In 2011 South Africa banned the import of incandescent lights, and the aim is to phase them out completely in 2016. Eventually South Africans are going to have to choose between CFLs (compact fluorescents), halogens and of course, LED. Unfortunately the switch towards a more efficient light bulb is harder than the government anticipated. This is mainly because conventional incandescent bulbs have been serving the South African public for so long. They are relatively inexpensive, they are bright, they have predictable dimming capabilities and they come with a warm glow.
Apart from the obvious factors mentioned above, people tend to cringe when they see the price tags associated with LED bulbs. When they first entered the market they easily reached up to R400 per bulb, although the high demand has brought it down to a more affordable R80 – R160 range. However, the decrease in price still can’t be compared to a R15 incandescent, so where exactly is the consumer going to score? More importantly, is it worth making the switch?
For the most part people tend to by halogen if not incandescent bulbs, because they are very similar in shape, brightness and price. In fact, people buy them without really noticing. On the flip-side, halogens are only about 25% more efficient than incandescent bulbs, which isn’t much. As for CFLs, they come with several flaws and it’s not surprising that they are constantly losing space in the market. They’ve been the most unpopular choice for quite some time now.

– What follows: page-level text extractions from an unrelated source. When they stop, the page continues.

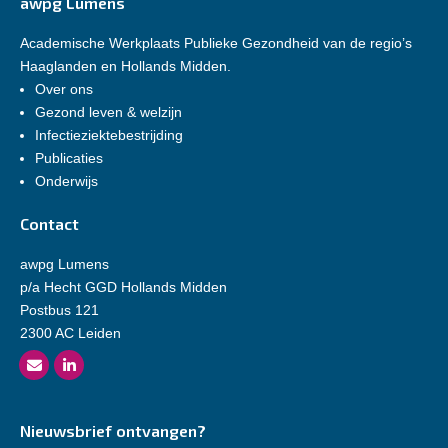
awpg Lumens
Academische Werkplaats Publieke Gezondheid van de regio’s
Haaglanden en Hollands Midden.
Over ons
Gezond leven & welzijn
Infectieziektebestrijding
Publicaties
Onderwijs
Contact
awpg Lumens
p/a Hecht GGD Hollands Midden
Postbus 121
2300 AC Leiden
Nieuwsbrief ontvangen?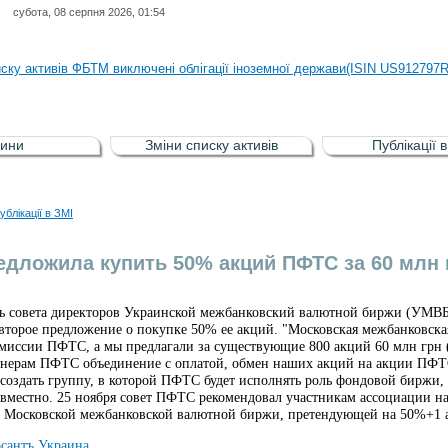
субота, 08 серпня 2026, 01:54
иску активів регульованого фондового ринку (РФР) включена Корпоративн
иску активів ФБТМ виключені облігації іноземної держави(ISIN US912797
иску активів РФР включені Облігація внутрішніх державних позик Україн
иску активів РФР виключені Облігація внутрішніх державних позик Україн
ини
Зміни списку активів
Публікації 
аги власників облігацій ISIN UA5000008459 серії В ТОВ"ФАСТФІНАНС"
иску активів регульованого фондового ринку (РФР) включена Корпоративн
ублікації в ЗМІ
иску активів ФБТМ виключені облігації іноземної держави(ISIN US912797
дложила купить 50% акций ПФТС за 60 млн 
ль совета директоров Украинской межбанковский валютной биржи (УМВБ
торое предложение о покупке 50% ее акций. "Московская межбанковская 
миссии ПФТС, а мы предлагали за существующие 800 акций 60 млн грн 
нерам ПФТС объединение с оплатой, обмен наших акций на акции ПФТ
создать группу, в которой ПФТС будет исполнять роль фондовой биржи
овместно. 25 ноября совет ПФТС рекомендовал участникам ассоциации на
Московской межбанковской валютной биржи, претендующей на 50%+1 а
сантъ Украина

This leaves LED bulbs as the only alternative worth discussing. Even though the initial R100 price tag is enough to deter consumers from buying, it’s important to gain a long-term perspective. For starters, the average efficiency of an LED bulb is 78 lm/W (lumens per Watt), while incandescent bulbs average at around 13 lm/W. This alone is quite a difference, but the big differences don’t stop there. LED bulbs use one sixth the energy and it can last up to twenty five times longer. All of a sudden the initial cost of the LED bulb doesn’t sound very expensive, considering it will have a positive effect on your electricity bill every month.
But what exactly keeps people from buying LED bulbs except for the price? The hesitation is rooted in the warmth and color of the light, along with it’s dimming capabilities. Given that not all LEDs can be used for dimming purposes, you will find a big range of LEDs that do. You’ll also be happy to know that high quality LEDs come relatively close to creating the same warm white light as conventional bulbs.
So, to answer the question of whether LEDs really help you save? Yes they do. It might be difficult to cough up the price at first, but it’s going to save you loads of money in the long run.